WHAT THIS TASK INVOLVES
Number the lines from the first one through the line containing "du montant total de" as a list, leaving out any blank lines.

RECORDS
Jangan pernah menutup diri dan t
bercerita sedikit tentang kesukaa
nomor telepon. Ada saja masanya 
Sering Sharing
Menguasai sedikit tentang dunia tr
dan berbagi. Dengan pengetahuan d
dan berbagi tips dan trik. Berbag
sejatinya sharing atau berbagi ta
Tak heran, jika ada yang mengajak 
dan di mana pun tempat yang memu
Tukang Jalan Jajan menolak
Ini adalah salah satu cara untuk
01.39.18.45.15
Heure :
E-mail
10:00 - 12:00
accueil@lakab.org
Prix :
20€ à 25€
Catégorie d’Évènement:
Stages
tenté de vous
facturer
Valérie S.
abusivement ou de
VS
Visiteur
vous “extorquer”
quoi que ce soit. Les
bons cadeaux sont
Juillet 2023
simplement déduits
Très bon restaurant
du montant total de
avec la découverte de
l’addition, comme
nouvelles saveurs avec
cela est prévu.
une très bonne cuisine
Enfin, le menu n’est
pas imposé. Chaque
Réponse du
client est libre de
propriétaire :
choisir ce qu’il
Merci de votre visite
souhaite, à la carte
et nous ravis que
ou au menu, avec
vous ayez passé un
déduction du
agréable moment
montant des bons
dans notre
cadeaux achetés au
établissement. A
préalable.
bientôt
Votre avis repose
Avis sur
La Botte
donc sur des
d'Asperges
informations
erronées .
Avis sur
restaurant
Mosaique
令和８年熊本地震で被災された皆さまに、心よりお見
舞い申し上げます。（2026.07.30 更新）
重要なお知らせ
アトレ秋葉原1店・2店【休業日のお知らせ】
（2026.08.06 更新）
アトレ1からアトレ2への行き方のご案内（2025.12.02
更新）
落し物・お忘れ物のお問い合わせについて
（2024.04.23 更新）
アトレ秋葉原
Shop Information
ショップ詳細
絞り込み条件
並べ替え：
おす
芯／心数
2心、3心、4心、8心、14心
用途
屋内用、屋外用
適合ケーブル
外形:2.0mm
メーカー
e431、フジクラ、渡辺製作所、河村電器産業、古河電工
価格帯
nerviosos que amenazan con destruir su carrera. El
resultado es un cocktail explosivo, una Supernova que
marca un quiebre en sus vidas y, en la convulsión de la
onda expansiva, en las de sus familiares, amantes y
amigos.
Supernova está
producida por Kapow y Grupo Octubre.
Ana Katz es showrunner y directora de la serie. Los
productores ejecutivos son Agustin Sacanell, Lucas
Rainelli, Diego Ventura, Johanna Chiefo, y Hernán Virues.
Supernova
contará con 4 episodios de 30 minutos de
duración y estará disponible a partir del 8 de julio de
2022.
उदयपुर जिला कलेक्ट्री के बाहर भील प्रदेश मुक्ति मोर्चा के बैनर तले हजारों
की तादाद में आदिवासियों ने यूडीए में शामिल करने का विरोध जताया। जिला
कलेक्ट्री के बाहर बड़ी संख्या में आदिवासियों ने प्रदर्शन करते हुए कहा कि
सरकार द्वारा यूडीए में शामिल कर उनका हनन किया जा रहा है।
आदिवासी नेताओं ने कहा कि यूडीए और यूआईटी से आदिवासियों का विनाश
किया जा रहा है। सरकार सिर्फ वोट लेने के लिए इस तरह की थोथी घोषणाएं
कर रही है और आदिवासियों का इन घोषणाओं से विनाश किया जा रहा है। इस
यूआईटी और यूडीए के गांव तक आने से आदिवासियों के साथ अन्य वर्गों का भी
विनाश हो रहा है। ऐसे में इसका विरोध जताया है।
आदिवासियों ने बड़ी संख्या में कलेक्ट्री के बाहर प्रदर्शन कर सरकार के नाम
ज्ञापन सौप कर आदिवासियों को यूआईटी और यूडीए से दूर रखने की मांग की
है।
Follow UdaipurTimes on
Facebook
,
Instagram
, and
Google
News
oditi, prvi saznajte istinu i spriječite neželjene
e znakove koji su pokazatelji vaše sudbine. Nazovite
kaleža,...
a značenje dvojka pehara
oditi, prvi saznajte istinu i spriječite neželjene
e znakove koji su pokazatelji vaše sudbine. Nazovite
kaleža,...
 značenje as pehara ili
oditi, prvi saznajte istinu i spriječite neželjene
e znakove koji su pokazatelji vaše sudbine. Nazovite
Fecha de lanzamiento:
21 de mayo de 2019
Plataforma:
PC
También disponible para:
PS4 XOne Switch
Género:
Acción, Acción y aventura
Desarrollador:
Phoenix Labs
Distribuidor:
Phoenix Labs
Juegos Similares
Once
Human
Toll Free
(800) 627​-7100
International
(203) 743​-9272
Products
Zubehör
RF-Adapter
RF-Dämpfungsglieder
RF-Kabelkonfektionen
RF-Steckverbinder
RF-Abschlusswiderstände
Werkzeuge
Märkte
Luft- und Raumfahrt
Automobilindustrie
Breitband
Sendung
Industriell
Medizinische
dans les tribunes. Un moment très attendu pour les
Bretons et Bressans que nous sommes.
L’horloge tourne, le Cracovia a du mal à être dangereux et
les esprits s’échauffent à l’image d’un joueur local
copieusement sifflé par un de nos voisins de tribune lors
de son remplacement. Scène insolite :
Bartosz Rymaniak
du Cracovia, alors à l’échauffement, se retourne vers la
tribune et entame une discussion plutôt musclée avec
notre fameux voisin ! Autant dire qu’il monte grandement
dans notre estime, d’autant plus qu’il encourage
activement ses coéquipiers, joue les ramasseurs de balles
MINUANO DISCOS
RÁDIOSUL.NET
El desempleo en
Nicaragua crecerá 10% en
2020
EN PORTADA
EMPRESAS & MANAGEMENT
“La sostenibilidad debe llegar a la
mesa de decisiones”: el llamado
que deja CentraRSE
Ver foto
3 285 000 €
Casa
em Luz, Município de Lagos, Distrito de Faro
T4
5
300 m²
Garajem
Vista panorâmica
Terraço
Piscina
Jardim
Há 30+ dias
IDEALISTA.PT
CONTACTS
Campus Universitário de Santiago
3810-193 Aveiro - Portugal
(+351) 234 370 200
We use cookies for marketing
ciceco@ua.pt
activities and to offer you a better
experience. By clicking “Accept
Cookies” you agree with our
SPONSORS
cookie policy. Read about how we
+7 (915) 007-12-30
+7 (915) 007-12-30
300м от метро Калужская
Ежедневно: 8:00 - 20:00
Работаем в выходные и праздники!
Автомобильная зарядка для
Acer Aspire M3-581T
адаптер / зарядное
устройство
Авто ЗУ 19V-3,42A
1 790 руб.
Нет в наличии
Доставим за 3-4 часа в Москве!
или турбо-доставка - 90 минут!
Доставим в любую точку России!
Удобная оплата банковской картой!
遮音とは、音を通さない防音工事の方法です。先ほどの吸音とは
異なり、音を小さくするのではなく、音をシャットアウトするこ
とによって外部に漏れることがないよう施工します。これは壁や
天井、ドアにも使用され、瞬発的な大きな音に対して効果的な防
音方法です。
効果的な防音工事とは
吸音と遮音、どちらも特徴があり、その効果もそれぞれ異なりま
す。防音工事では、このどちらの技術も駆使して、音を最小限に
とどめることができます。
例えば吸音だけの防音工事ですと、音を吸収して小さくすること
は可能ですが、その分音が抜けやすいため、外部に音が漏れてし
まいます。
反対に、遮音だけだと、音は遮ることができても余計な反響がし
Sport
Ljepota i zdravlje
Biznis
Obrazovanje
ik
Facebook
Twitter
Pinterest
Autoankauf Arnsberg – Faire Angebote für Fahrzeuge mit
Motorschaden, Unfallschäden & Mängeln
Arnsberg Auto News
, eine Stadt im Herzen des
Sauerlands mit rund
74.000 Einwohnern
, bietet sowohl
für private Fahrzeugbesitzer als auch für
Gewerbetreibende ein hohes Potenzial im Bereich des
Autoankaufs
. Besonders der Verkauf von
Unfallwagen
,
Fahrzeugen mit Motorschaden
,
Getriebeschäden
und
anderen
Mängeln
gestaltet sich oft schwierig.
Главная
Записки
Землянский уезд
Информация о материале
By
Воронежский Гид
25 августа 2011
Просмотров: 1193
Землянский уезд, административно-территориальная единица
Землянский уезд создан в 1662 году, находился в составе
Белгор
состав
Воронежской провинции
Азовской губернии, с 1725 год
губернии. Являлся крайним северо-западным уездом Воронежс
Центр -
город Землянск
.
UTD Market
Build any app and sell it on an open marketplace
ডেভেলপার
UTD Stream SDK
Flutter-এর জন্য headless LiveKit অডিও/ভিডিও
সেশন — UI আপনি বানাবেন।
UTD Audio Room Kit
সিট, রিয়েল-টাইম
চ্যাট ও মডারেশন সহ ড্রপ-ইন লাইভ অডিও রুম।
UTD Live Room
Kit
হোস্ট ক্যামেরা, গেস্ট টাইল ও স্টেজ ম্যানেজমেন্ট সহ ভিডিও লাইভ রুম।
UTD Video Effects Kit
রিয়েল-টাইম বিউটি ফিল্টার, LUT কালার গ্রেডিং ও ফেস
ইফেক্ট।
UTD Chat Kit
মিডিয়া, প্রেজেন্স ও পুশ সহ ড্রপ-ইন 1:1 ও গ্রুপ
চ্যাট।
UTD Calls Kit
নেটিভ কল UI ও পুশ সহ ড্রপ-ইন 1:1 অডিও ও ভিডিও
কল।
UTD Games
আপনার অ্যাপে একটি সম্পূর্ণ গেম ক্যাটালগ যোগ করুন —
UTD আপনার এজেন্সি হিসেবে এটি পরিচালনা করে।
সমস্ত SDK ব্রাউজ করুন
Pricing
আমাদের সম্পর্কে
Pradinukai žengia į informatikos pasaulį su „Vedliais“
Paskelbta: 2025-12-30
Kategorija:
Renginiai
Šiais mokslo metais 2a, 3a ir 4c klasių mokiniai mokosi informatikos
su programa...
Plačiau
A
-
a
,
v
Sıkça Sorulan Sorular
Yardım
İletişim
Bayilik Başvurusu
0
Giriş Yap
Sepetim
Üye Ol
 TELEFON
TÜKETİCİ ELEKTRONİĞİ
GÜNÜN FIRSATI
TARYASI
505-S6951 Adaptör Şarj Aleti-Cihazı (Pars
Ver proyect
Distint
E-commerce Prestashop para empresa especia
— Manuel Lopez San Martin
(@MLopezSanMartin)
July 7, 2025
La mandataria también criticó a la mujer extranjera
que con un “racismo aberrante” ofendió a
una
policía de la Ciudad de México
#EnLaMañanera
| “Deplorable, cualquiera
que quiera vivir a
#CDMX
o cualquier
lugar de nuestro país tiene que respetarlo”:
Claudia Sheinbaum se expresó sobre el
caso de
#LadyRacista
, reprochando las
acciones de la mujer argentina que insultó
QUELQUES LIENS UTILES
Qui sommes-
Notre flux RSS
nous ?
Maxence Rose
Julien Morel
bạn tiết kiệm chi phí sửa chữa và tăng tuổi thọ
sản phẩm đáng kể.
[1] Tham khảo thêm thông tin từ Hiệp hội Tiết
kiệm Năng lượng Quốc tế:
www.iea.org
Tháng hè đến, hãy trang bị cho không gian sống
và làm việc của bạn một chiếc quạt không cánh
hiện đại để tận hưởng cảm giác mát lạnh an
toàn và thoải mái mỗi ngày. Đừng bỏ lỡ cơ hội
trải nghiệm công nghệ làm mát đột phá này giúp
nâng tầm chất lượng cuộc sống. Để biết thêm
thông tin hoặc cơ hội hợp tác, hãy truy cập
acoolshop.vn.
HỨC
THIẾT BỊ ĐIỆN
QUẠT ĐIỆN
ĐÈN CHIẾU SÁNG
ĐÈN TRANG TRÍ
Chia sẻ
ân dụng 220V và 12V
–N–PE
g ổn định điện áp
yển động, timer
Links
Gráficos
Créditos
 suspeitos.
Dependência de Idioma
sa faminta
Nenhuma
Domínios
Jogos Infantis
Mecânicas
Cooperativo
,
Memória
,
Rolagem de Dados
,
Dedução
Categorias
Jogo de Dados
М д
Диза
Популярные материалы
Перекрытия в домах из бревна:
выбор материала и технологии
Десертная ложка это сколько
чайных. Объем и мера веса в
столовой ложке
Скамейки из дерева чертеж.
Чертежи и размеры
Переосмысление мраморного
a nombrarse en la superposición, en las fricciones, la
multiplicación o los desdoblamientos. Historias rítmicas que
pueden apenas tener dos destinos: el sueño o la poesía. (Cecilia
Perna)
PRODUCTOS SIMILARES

PROBLEM SOLUTION
1. Jangan pernah menutup diri dan t
2. bercerita sedikit tentang kesukaa
3. nomor telepon. Ada saja masanya 
4. Sering Sharing
5. Menguasai sedikit tentang dunia tr
6. dan berbagi. Dengan pengetahuan d
7. dan berbagi tips dan trik. Berbag
8. sejatinya sharing atau berbagi ta
9. Tak heran, jika ada yang mengajak 
10. dan di mana pun tempat yang memu
11. Tukang Jalan Jajan menolak
12. Ini adalah salah satu cara untuk
13. 01.39.18.45.15
14. Heure :
15. E-mail
16. 10:00 - 12:00
17. accueil@lakab.org
18. Prix :
19. 20€ à 25€
20. Catégorie d’Évènement:
21. Stages
22. tenté de vous
23. facturer
24. Valérie S.
25. abusivement ou de
26. VS
27. Visiteur
28. vous “extorquer”
29. quoi que ce soit. Les
30. bons cadeaux sont
31. Juillet 2023
32. simplement déduits
33. Très bon restaurant
34. du montant total de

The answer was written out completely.